He’s blinding them with science.

Or intellectually charming them anyway. That’s how Energy Secretary Ernest Moniz seems to be winning fans in the difficult fight to sell the Iran deal on Capitol Hill….Moniz, a nuclear physicist with mad-scientist hair, has already been credited as the administration’s secret weapon in the lengthy negotiations to secure an Iran deal that will prevent the rogue country from securing a nuclear weapon.

….Moniz can certainly lapse into the technical talk with aplomb — and when he gets to talking about the half-lives of isotopes and the detection technologies that will be deployed to survey Iran’s suspected nuclear activities, he can leave his audience in the dust.

But in the two years since Moniz became Energy Secretary, lawmakers have far more often noted and applauded the former professor’s natural ability to translate complex scientific concepts into digestible terms.
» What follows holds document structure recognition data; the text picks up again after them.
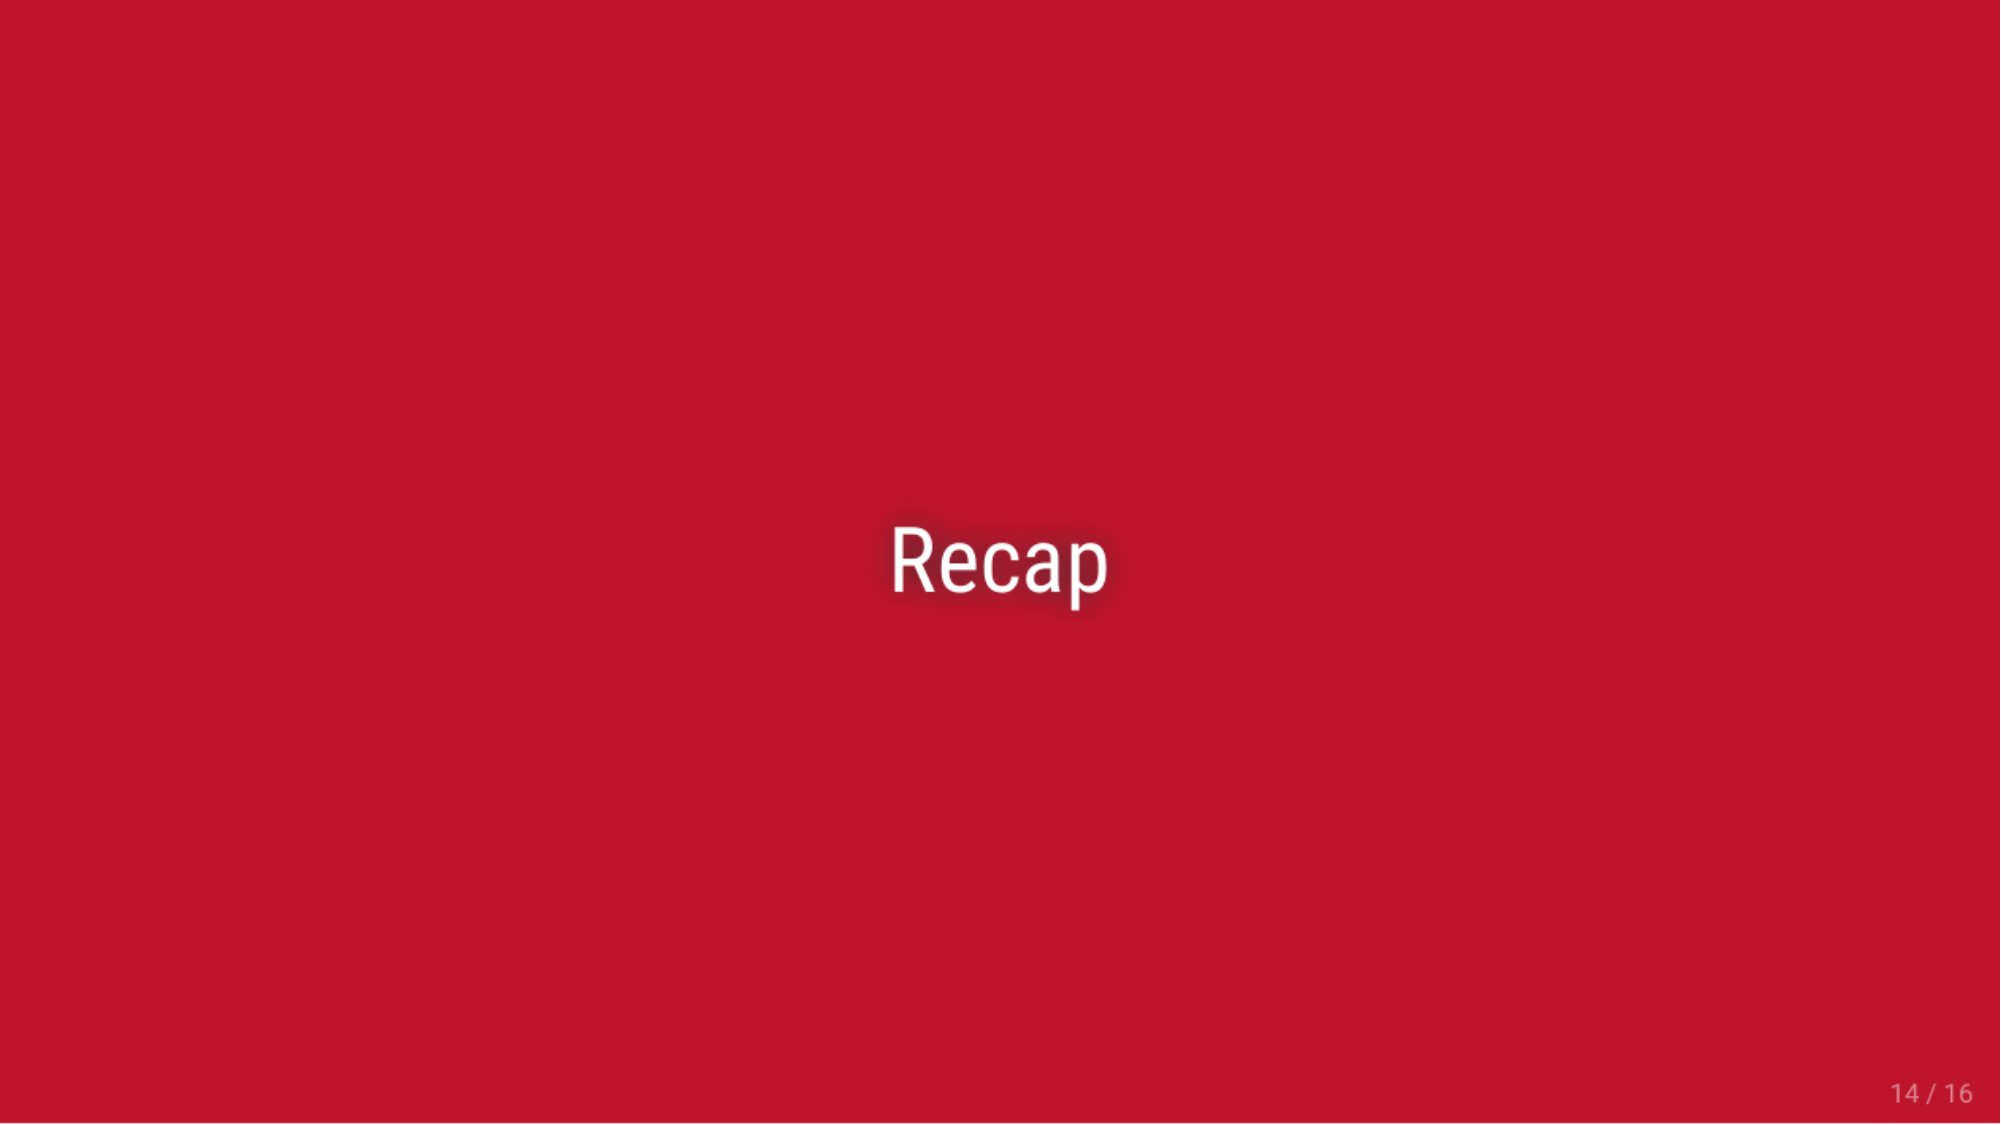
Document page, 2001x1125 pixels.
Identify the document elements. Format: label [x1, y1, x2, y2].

list [0, 0, 2000, 1125]
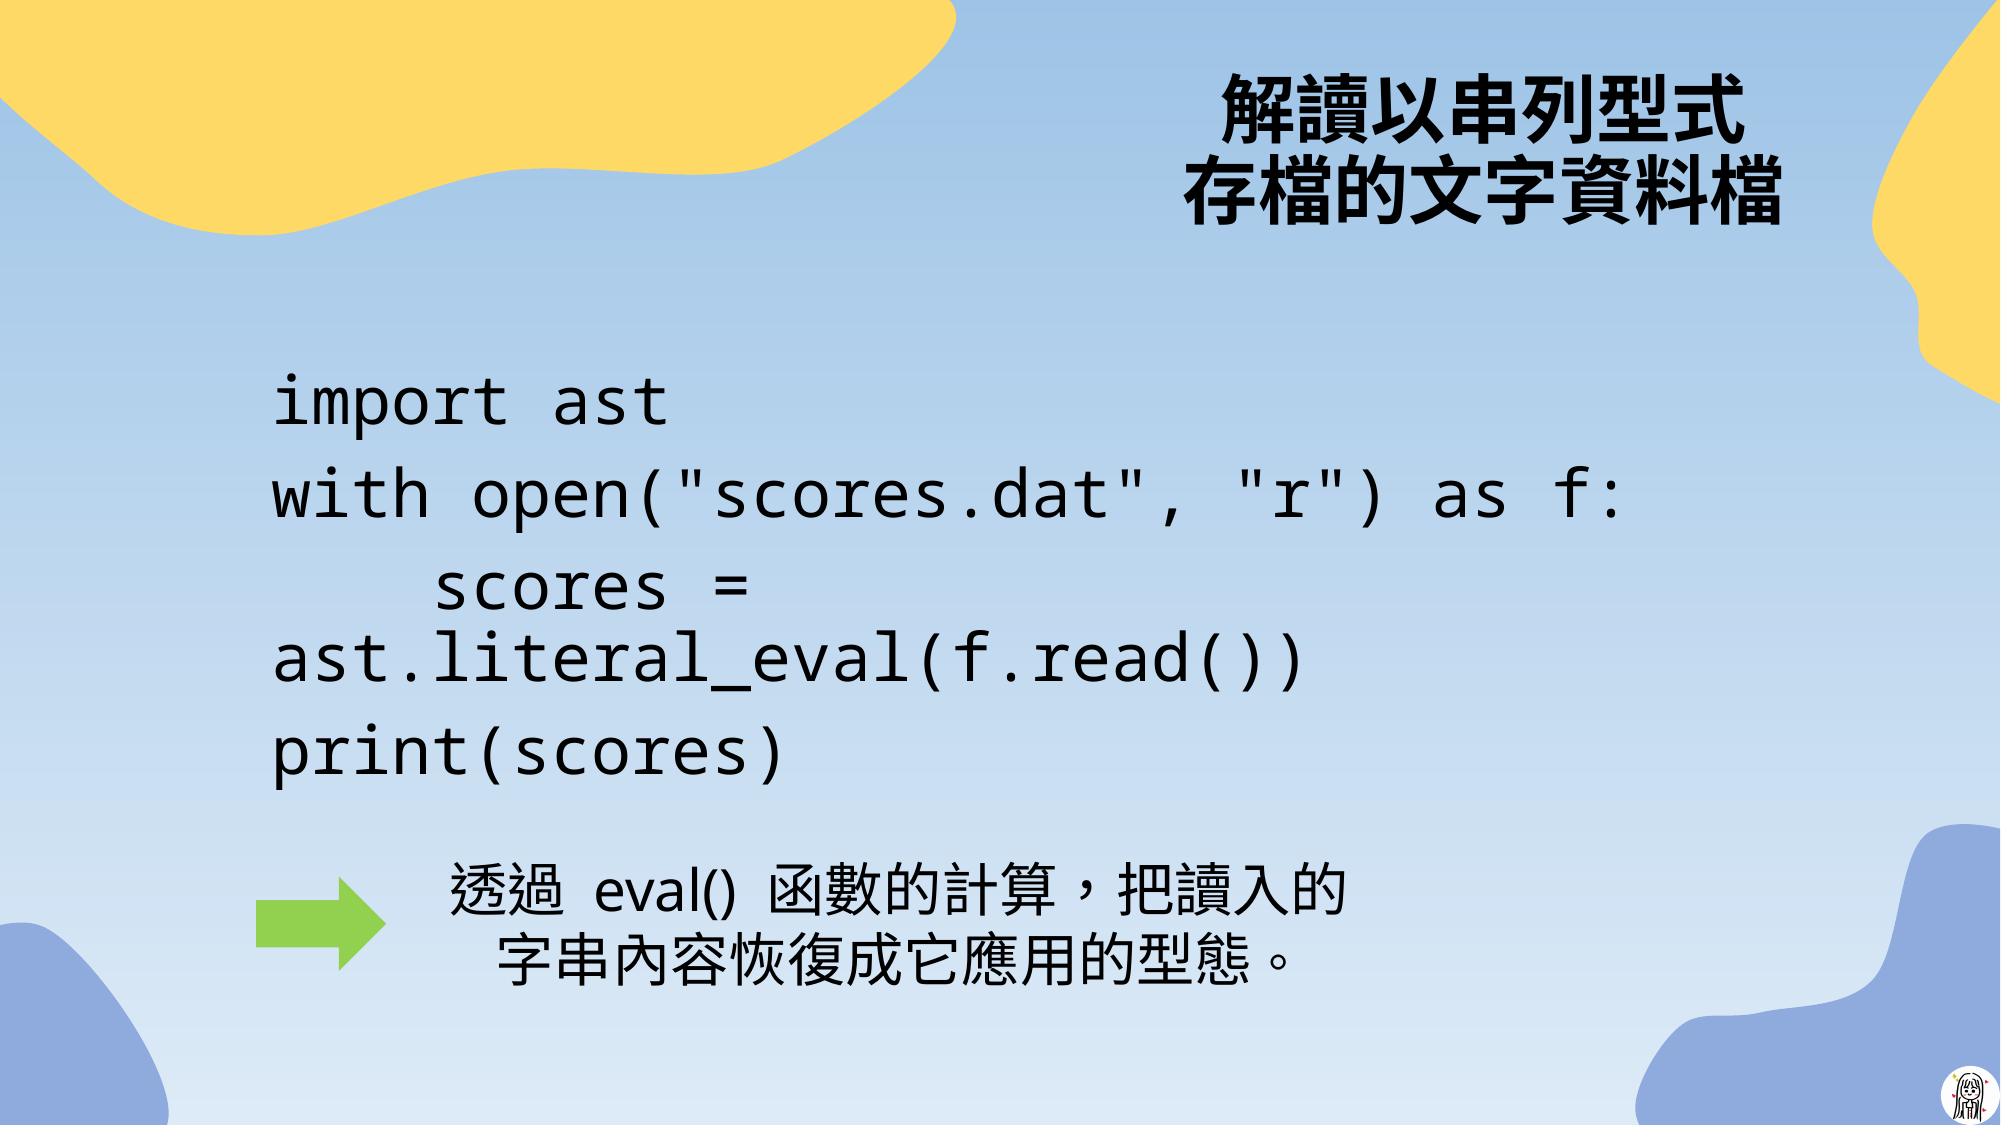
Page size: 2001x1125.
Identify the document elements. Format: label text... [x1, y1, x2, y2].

text_box 透過 eval() 函數的計算，把讀入的字串內容恢復成它應用的型態。 [421, 845, 1378, 1001]
list import ast with open("scores.dat", "r") as f: scores = ast.literal_eval(f.read()) print(scores) [256, 359, 1744, 729]
slide_number 22 [1412, 1042, 1863, 1103]
title 解讀以串列型式 存檔的文字資料檔 [1034, 64, 1934, 243]
text_box [255, 875, 387, 973]
picture [1940, 1065, 2000, 1125]
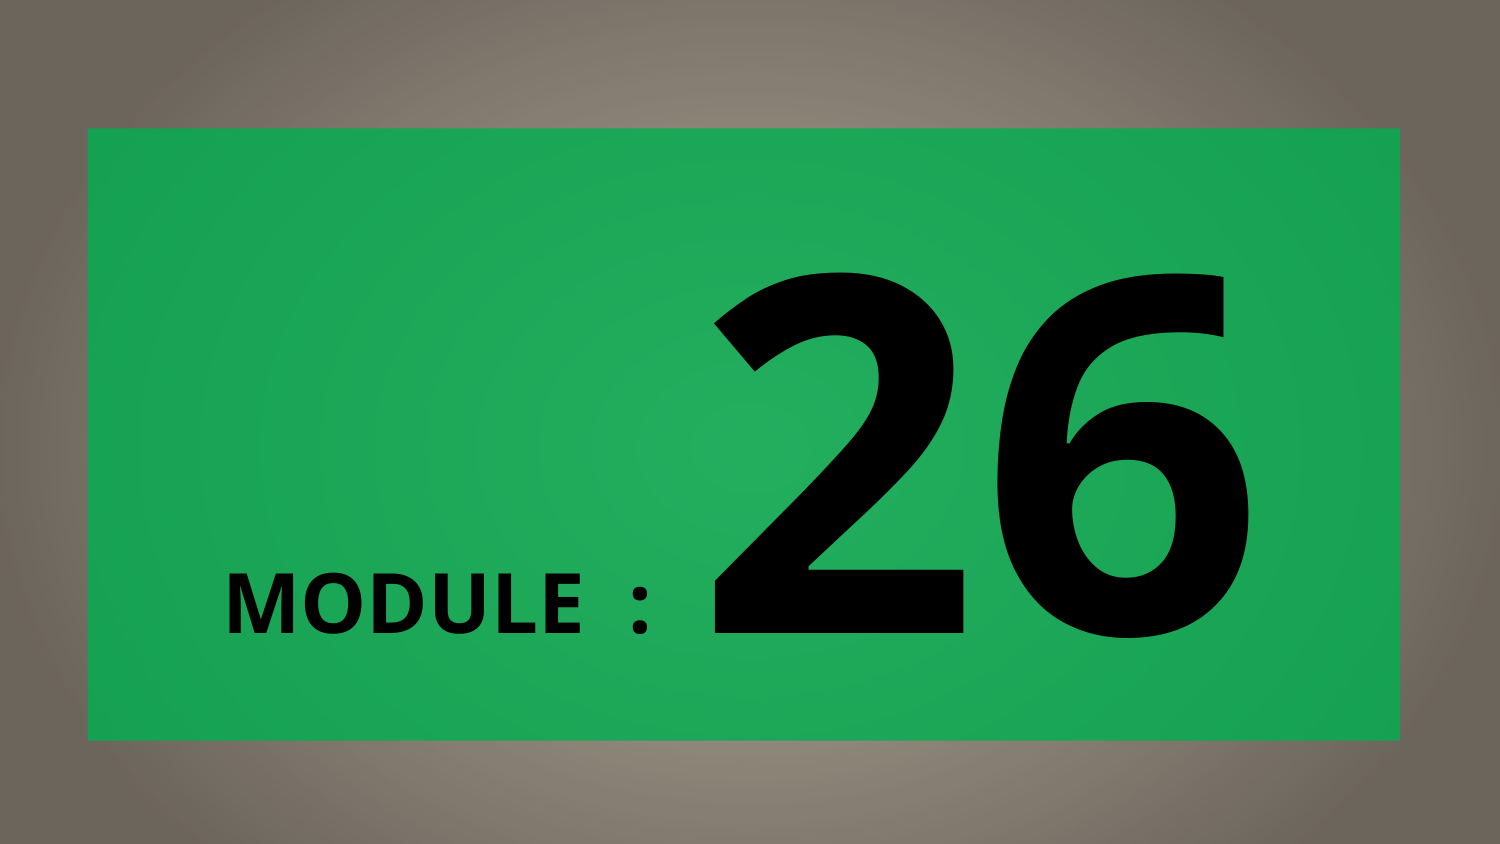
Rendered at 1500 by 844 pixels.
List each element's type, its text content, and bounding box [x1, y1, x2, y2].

text_box MODULE : 26 [87, 128, 1400, 741]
It’s funny, in a way. Plenty of highly-qualified scientists have testified before Congress, and mostly they get treated as if they were balky university freshmen. But nuclear physics! That still has cachet. Start talking about the half-lives of isotopes and legislators swoon with admiration.

Except for dumbest among them, of course, who can’t tell the difference between an MIT-trained physics PhD and Dr. Phil. That, of course, would be Wisconsin’s favorite son, Ron Johnson. He just wanted to talk about the danger of electromagnetic pulses. Nice work, Senator.